Israeli Prisons Relent on Palestinian Strikers' Meetings With Lawyers

Deal comes after High Court justices ask why Palestinian prisoners not on strike are allowed to talk to attorneys, but not 1,000-plus strikers

Protesters at Ramallah's Nelson Mandela Square, May 3, 2017.
Nasser Nasser/AP

The Israel Prisons Service will allow the 1,000-plus hunger-striking Palestinian prisoners to meet with their attorneys, after an agreement was reached between the state and the Palestinian prisoner leadership and its legal representation, the Adalah Center for Minority Rights.

The deal was made after a petition was submitted to the High Court of Justice against the difficulties prison officials were creating for attorneys who wanted to meet with their clients, as a punishment for the hunger strike. These Palestinian prisoners have been on a hunger strike since April 17 to protest the conditions of their incarceration.

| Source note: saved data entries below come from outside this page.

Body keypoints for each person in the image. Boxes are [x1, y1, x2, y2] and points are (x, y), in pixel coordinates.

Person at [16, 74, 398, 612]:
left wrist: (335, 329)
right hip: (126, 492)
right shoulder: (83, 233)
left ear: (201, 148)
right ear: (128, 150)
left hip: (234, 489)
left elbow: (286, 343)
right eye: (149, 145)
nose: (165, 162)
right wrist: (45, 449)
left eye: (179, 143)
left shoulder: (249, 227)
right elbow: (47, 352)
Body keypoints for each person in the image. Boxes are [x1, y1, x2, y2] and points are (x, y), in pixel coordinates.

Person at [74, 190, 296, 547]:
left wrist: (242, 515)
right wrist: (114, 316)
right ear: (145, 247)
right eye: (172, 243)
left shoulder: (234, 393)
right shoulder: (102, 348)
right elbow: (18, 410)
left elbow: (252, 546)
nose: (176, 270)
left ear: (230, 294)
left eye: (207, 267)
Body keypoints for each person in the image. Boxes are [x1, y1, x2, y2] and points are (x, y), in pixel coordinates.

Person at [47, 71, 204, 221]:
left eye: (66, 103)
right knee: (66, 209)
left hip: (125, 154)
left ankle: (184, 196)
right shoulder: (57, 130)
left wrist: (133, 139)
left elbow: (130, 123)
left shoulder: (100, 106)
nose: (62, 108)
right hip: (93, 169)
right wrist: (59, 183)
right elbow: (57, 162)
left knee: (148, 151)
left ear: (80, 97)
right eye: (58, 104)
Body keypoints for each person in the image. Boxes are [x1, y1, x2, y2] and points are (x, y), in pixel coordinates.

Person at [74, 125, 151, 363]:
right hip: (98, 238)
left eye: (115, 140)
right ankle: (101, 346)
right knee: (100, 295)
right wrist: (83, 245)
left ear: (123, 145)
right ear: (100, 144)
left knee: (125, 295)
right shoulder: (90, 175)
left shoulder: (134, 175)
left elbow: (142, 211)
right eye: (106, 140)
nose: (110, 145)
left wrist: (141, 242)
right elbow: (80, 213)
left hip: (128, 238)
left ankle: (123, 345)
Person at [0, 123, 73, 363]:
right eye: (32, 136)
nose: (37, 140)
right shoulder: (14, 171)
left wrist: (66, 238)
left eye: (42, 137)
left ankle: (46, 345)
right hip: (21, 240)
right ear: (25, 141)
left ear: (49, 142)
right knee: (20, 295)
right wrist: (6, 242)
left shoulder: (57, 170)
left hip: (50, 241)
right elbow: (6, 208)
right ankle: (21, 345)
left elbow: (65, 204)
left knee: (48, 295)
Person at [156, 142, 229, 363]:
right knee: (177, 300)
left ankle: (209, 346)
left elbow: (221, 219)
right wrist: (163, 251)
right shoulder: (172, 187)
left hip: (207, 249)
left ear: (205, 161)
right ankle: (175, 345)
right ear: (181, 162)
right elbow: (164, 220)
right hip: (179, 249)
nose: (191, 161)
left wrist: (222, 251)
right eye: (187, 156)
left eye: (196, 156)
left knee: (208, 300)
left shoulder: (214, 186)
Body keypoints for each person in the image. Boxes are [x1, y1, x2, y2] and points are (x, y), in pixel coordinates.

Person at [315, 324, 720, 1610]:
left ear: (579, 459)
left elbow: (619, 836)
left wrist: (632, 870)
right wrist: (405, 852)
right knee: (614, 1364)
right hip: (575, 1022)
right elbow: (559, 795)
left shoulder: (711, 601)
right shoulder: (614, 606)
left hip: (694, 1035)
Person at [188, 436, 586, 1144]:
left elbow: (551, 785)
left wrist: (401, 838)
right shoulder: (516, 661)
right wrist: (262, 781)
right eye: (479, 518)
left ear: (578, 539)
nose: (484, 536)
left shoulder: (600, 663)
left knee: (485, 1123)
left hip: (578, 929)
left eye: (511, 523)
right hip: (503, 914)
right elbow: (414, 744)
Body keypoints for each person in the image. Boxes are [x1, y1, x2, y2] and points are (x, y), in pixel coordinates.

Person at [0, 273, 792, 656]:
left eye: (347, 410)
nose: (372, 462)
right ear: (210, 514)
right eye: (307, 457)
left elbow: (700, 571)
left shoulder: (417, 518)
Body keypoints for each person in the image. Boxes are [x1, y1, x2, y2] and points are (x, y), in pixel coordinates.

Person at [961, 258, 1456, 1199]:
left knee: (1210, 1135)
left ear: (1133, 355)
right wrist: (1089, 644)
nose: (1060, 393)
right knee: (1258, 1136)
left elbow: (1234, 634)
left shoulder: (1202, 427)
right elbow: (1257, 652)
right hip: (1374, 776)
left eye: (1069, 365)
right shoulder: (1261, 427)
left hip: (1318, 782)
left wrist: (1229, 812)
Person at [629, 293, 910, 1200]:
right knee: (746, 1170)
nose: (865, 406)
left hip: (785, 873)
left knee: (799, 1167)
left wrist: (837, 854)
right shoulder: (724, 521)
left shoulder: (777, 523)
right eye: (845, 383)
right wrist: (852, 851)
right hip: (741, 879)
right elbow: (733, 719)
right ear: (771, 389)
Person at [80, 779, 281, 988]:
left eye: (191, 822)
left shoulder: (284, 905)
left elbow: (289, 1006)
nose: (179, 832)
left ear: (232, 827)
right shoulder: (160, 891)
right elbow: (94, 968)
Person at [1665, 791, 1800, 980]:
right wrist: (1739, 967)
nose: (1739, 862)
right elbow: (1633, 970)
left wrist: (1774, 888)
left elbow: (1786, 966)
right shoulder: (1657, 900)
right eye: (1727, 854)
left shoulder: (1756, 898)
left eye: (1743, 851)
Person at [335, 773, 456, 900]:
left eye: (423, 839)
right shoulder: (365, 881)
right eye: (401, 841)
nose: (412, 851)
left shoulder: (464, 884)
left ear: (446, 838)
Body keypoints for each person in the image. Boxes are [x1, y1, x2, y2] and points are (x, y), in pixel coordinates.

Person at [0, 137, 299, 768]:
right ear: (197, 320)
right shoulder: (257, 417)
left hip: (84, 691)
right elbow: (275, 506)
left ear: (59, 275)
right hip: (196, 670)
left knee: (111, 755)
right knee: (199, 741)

The High Court petition was filed last week, and Wednesday the two sides met in court. At the hearing the justices asked why the prisons were allowing convicts who weren’t on hunger strike to meet with their attorneys while blocking such meetings for hunger strikers. Upon hearing the justices’ remarks, the two sides held consultations outside the courtroom and came to the agreement.

Under the deal, the 17 lawyers in whose name the petition was filed will be contacted within the next two days about setting up meetings with their clients, while new requests will be examined in accordance with the law.

“It’s unfortunate that lawyers have to go to court to realize a constitutional right that isn’t in dispute, and to allow them to visit prisoners on hunger strike for 16 days,” said attorney Muna Haddad of Adalah. “The Palestinian prisoners were striking to protest the humiliating and inhumane conditions under which they’re held, and in response, the prisons service takes punitive measures that further violate their rights.”

As of Wednesday the prisons service was denying the hunger strikers any visitors and had cut off any means, including television and radio, that could provide them with information about what is going on outside the walls.

On Wednesday thousands of people gathered in Nelson Mandela Square in Ramallah to show support for the hunger strikers. The rally’s organizers said the choice of venue was not coincidental, as the Palestinians, including those imprisoned as Mandela had been, are fighting racism and believe in their freedom.